## AIM OF THE EXERCISE
Pick up the forum thread on accents, dialects and muddled phrasings, and add a few more posts in the same chatty voice.

START PASSAGE FOR REVIEW

I’ve just been skimming this thread, so I apologize if this has been covered…
According to my husband, who is a doctoral student in folklore, an accent is what you have when you’re trying to speak another language. A dialect is what you have when you’re speaking your own.
I’ve seen (and heard) this one numerous times. I just saw it in print (in a TV Guide article about game shows, in fact). The example I saw today was (speaking of contestants’ stories on “Queen for a Day”), “Each story was more agonizing than the next.” I’ve heard it various ways, but it’s the same structure: “Each was more _____ than the next.” If this is true, then the level of “agonizing” is getting less and less, not more and more as the sentence intended. Obviously the article meant to say that they kept getting more and more agonizing, not less. If A is “more agonizing than the next,” then B (the next) is less agonizing, and so on, until Z is not agonizing at all. The person should have said, “Each story was more agonizing than the last.” At least this would denote an increasing level of agony, not a diminishing one.
…unless of course the dolphin is a fish (dorado) rather than the dolphin mammal (cetacea).

END PASSAGE FOR REVIEW
START INPUT DATA

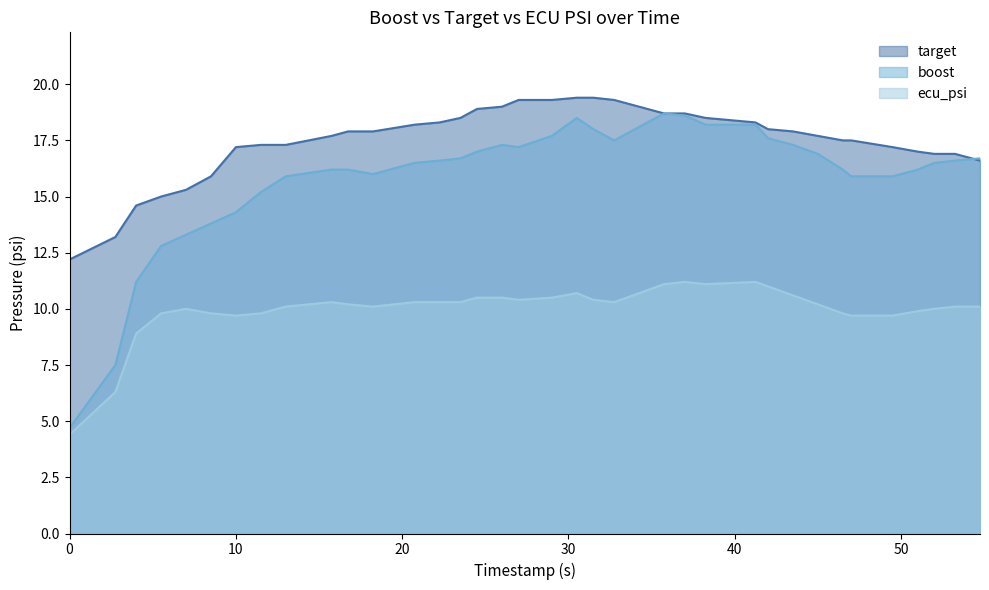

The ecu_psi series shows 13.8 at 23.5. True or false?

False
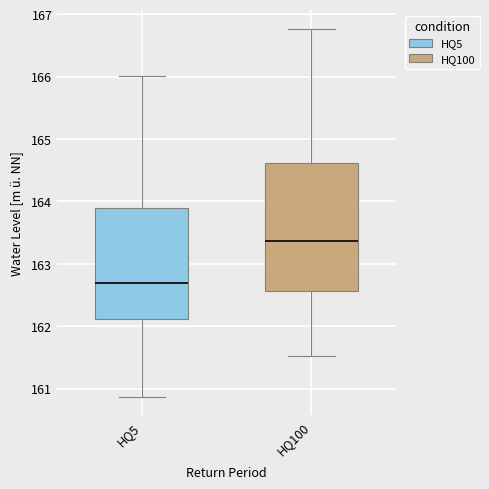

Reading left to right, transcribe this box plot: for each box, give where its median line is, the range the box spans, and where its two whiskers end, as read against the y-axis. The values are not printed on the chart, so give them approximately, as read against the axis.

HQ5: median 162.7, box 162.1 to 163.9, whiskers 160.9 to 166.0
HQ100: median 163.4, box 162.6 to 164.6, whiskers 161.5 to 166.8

END INPUT DATA

## EXERCISE ANSWER
Know what you mean on this. I was at SeaWorld (which does not have a dorado exhibit), and the educator at the stingray exhibit had just finished a spiel on how the dolphins in the petting pool were mammals when some dweeb walks up and asks “where are the fish we can pet?” She diects him to the tide pool (seastars and small fish). He comes back screaming that she was an idiot - he wanted to pet the fish, “you know, the dolphins and whales!” Everyone at the exhibit started laughing at him; he just got pissed off and left.
I go nuts every time someone tells me that a story “centers around” something. How can anything center around anything else? It either centers on or revolves around the subject. God! Makes me want to throttle something small and non-threatening every time I hear it.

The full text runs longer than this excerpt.